= ABOUT THIS TASK =
Return each line of the listing below, unchanged, and omit the images.

= DATA TO EXAMINE =

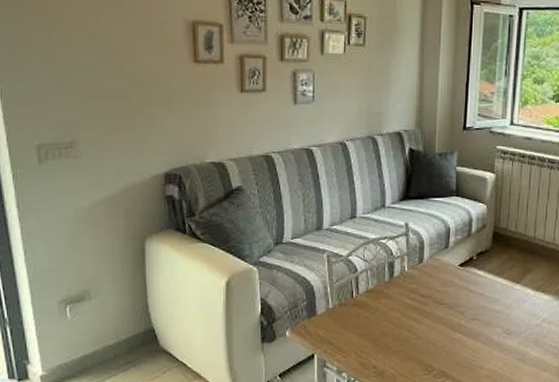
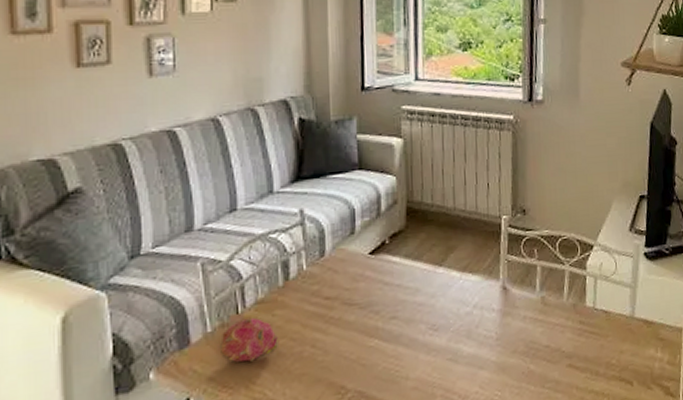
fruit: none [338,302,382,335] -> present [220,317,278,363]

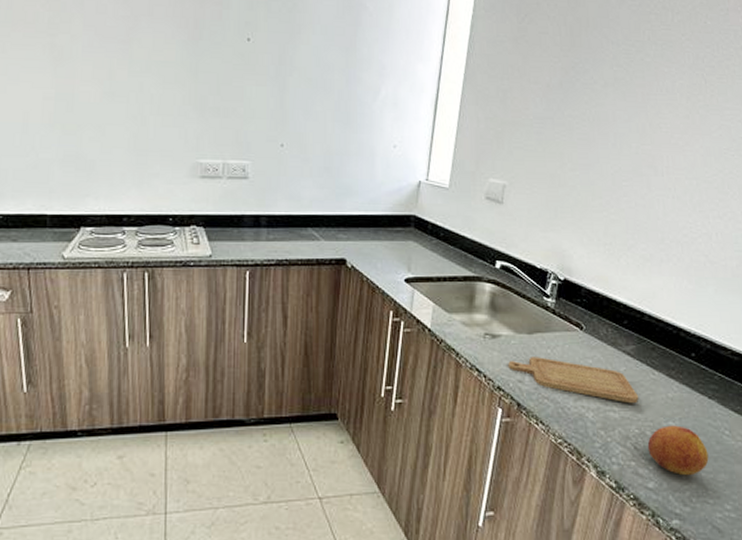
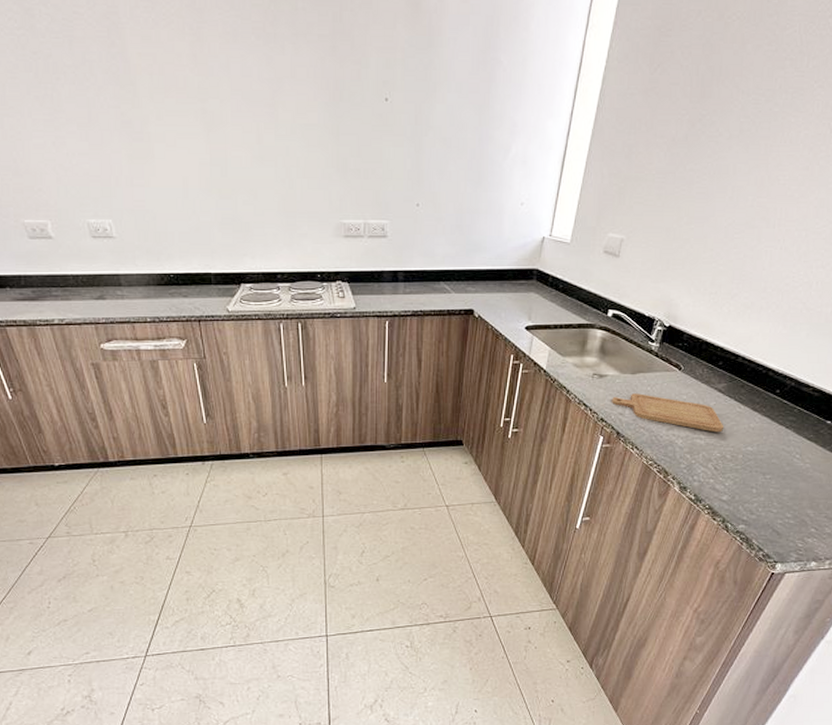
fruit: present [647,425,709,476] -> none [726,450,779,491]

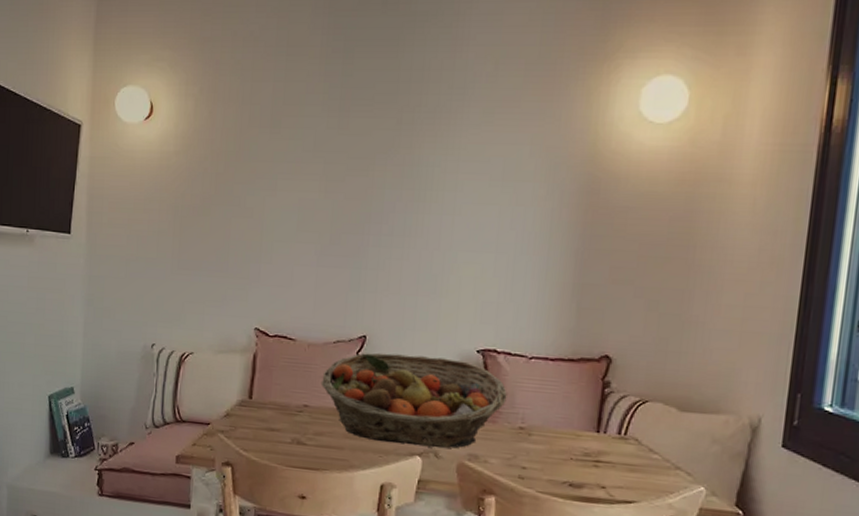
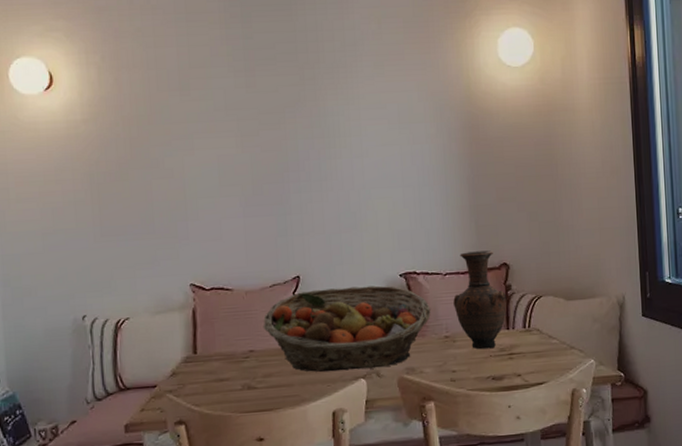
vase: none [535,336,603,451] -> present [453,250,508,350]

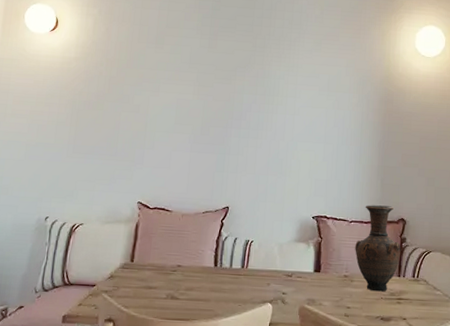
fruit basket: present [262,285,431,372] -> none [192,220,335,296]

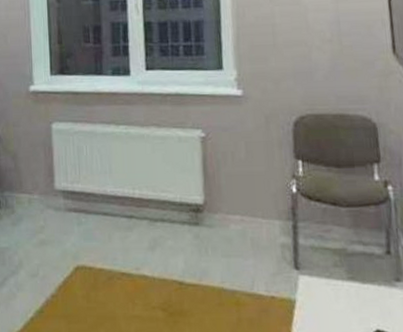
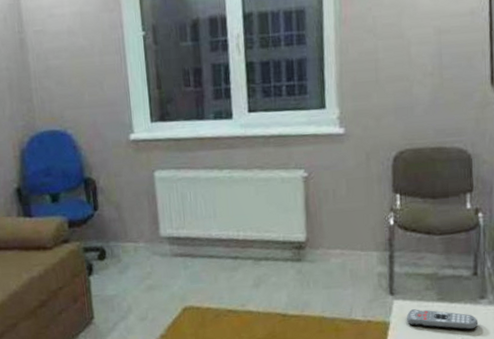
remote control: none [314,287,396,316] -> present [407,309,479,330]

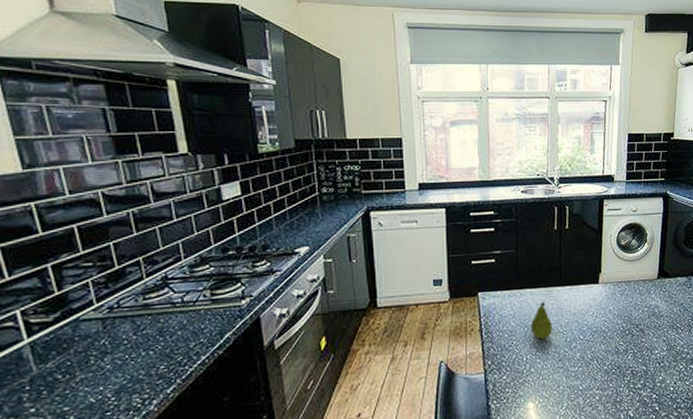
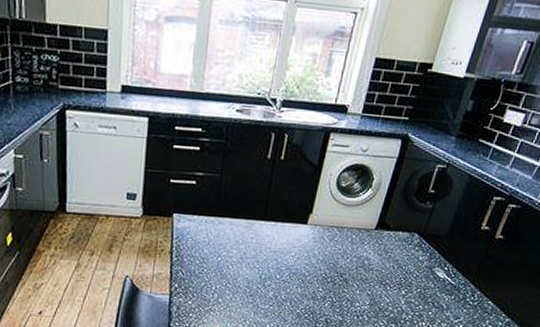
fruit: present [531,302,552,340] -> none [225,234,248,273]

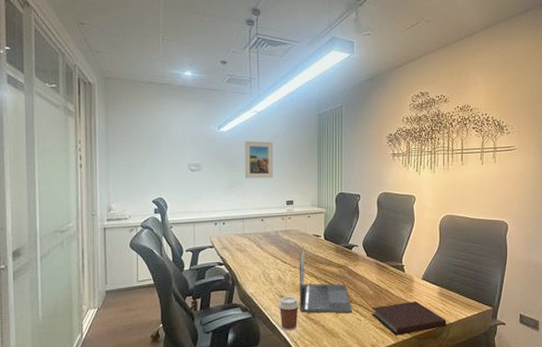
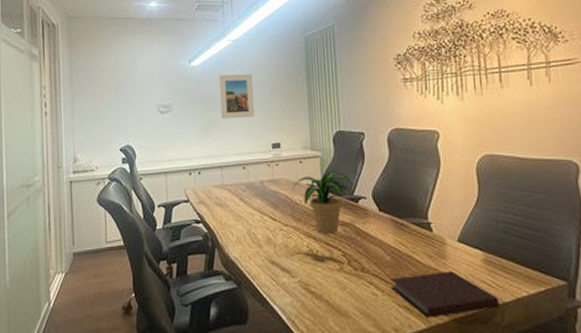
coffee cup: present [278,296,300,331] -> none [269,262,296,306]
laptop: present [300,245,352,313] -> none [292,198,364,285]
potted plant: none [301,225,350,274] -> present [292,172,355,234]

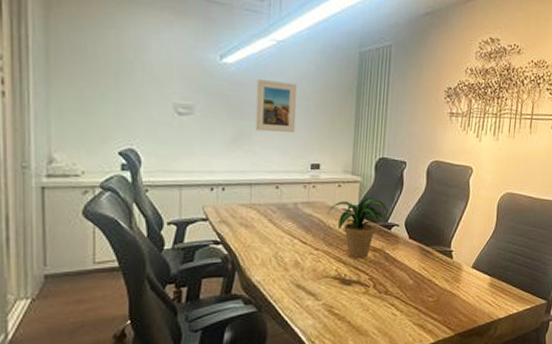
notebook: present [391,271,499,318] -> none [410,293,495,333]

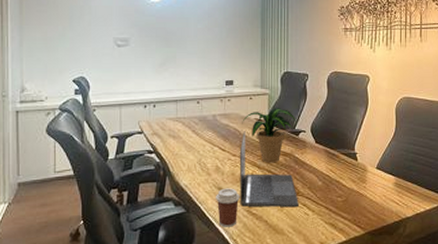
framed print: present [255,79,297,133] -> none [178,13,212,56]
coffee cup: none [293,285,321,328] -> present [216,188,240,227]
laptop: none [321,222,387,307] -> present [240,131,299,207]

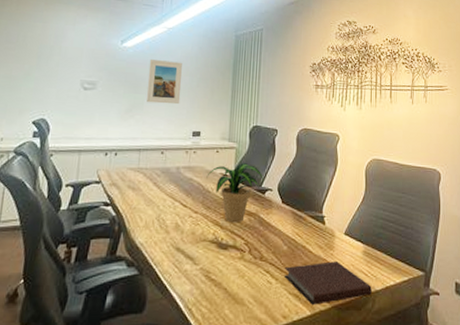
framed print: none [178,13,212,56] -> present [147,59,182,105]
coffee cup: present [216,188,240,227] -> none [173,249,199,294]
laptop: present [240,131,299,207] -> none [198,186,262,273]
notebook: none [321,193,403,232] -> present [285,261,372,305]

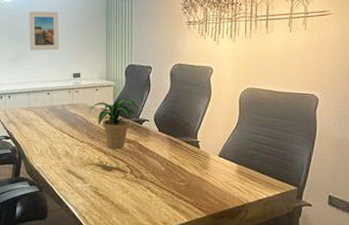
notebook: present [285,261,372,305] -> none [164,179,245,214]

= RESPONSE =
fruit: none [338,302,382,335] -> present [220,317,278,363]

fruit: present [647,425,709,476] -> none [726,450,779,491]

vase: none [535,336,603,451] -> present [453,250,508,350]

fruit basket: present [262,285,431,372] -> none [192,220,335,296]

remote control: none [314,287,396,316] -> present [407,309,479,330]

fruit: present [531,302,552,340] -> none [225,234,248,273]

coffee cup: present [278,296,300,331] -> none [269,262,296,306]
laptop: present [300,245,352,313] -> none [292,198,364,285]
potted plant: none [301,225,350,274] -> present [292,172,355,234]

notebook: present [391,271,499,318] -> none [410,293,495,333]

framed print: present [255,79,297,133] -> none [178,13,212,56]
coffee cup: none [293,285,321,328] -> present [216,188,240,227]
laptop: none [321,222,387,307] -> present [240,131,299,207]

framed print: none [178,13,212,56] -> present [147,59,182,105]
coffee cup: present [216,188,240,227] -> none [173,249,199,294]
laptop: present [240,131,299,207] -> none [198,186,262,273]
notebook: none [321,193,403,232] -> present [285,261,372,305]

notebook: present [285,261,372,305] -> none [164,179,245,214]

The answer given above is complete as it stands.